The eight-episode series, now streaming on Voot Select, also stars Shriya Pilgaonkar, Waluscha De Sousa, and Iqbal Khan, and is directed by Lakhia, the man behind high-octane Bollywood action dramas like Shootout at Lokhandwala and Ek Ajnabee.
For Saleem, first two to three months were difficult during the pandemic as he loves keeping busy. “But after that, there has been a conscious effort to get back to work," says the actor who shot Comedy Couple, a rom-com during the lockdown, which is his next release (premieres on ZEE5 Premium on 21 October). “I just can’t sit at home and do nothing. I am a restless person. I shot Comedy Couple, the entire film for over 30 days while taking all the precautionary measures. I am very excited about the film. It is an easy breezy romantic film. Given the times we are in, we need a light film to watch, and I feel it’s a film that will do very well on the digital platform. If we had opted for a theatrical release, perhaps it wouldn’t have got the optimum number of screens,” he says. Both Saleem and his onscreen wife Shweta Basu Prasad play standup comedians in the film, and will be seen drawing inspiration for their scripts from real-life experiences.
Talking about the shooting process, Saleem said, “Shooting during a pandemic was difficult but only for the first two days. It felt as if we were on a sci-fi film set. Everybody was wearing a mask, shield, PPE kit, gloves, so it was very unnerving initially but once we got into the flow, it was one of the most enjoyable experiences. We were a crew of over 40 people, who were getting COVID tests done every four days because I felt if I am going to be so scared while shooting at all times, then it will show on screen.

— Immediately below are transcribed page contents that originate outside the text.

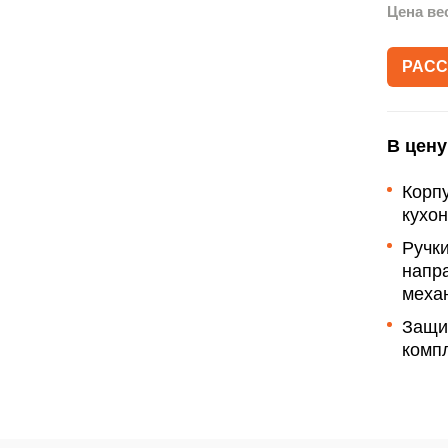
Акции
Цена ве
Рассрочка
РАСС
Гарантии
Письмо директору
В цену
Корп
кухо
Ручки
напр
меха
Защи
компл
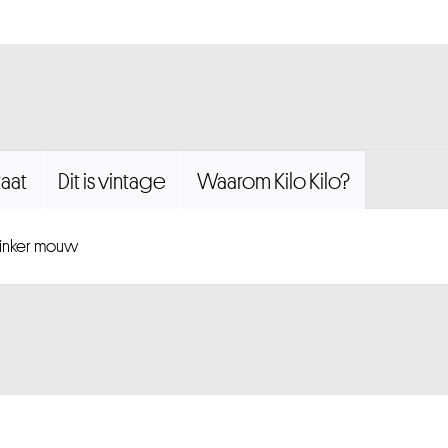
aat
Dit is vintage
Waarom Kilo Kilo?
 linker mouw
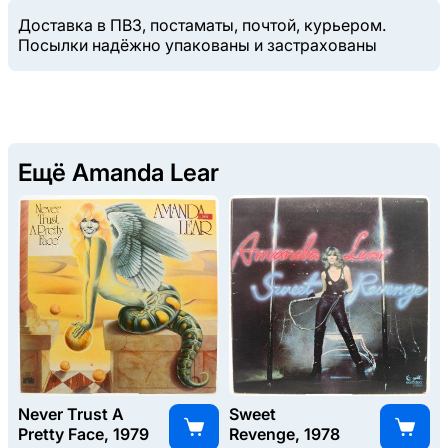
Доставка в ПВЗ, постаматы, почтой, курьером.
Посылки надёжно упакованы и застрахованы
Ещё Amanda Lear
Never Trust A
Sweet
Pretty Face, 1979
Revenge, 1978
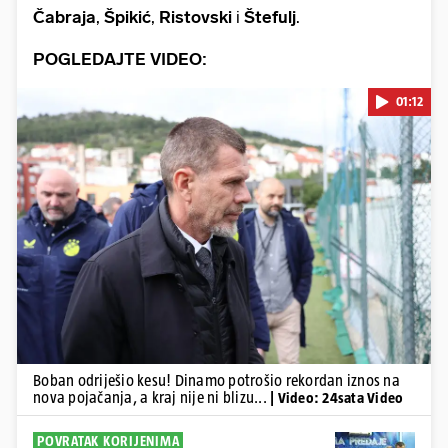
Čabraja
,
Špikić
,
Ristovski
i
Štefulj
.
POGLEDAJTE VIDEO:
01:12
Pokretanje videa...
Boban odriješio kesu! Dinamo potrošio rekordan iznos na
nova pojačanja, a kraj nije ni blizu...
| Video: 24sata Video
POVRATAK KORIJENIMA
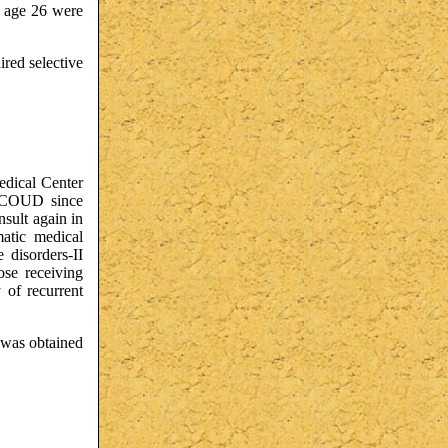
t age 26 were
ired selective
edical Center
t COUD since
sult again in
matic medical
 disorders-II
ose receiving
 of recurrent
 was obtained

So I had to be sure that I was fine because a lot depended upon me, and if I had fallen sick then the shooting would have stopped. I had to take extra precautions like not meeting new people. We were shooting in Gurgaon for 30 days but I didn’t go and meet my parents as it would be risking their lives. Fortunately, no COVID positive case happened on set.”
But what the actor is most excited about is ’83, one of the biggest films in his career, that revolves around India’s historical 1983 Cricket World Cup win. He may be a bit disheartened with the film getting postponed due to the coronavirus pandemic but Saleem, who will be seen playing the role of former India cricketer Mohinder Amarnath, feels he has fulfilled his childhood dream of "playing cricket for the nation" by acting in the project. “It was like a dream come true. Shooting for a film which was celebrating India’s first big cricketing victory, and to be playing Mohinder Amarnath, who was one of the chief architects of that victory, was a very happy feeling,” he says.
“I got to work with somebody as good as Kabir Khan, who is a great director and such an easy man to work with. It was a very heartwarming and enjoyable experience. Ranveer (Singh) is a ball of energy. He gives so much love to everybody, it is infectious. He has been the best Kapil Dev there could ever be. He got it so bang on, on screen. I am a massive fan of his. He is the only guy, amongst all the actors, who can give out his character by just a picture. You see a picture of his character, and you realise what his character is like," Saleem adds.
“Of course, it is very disappointing that the film got pushed but we are dealing with a much larger problem, and we had to make sure that we stay safe rather than worry about anything else at this point. But yes, I did feel bad for ’83.
We have put in a year and a half in its making. I really hope and pray that theatres open and the film is released in a theatre because it is such a big-screen experience. But first, we need to get rid of the virus, get a vaccine, and try and get our lives back to normal. Films will eventually release in movie theatres, and people will go and watch them, like they have always done.” he signs off.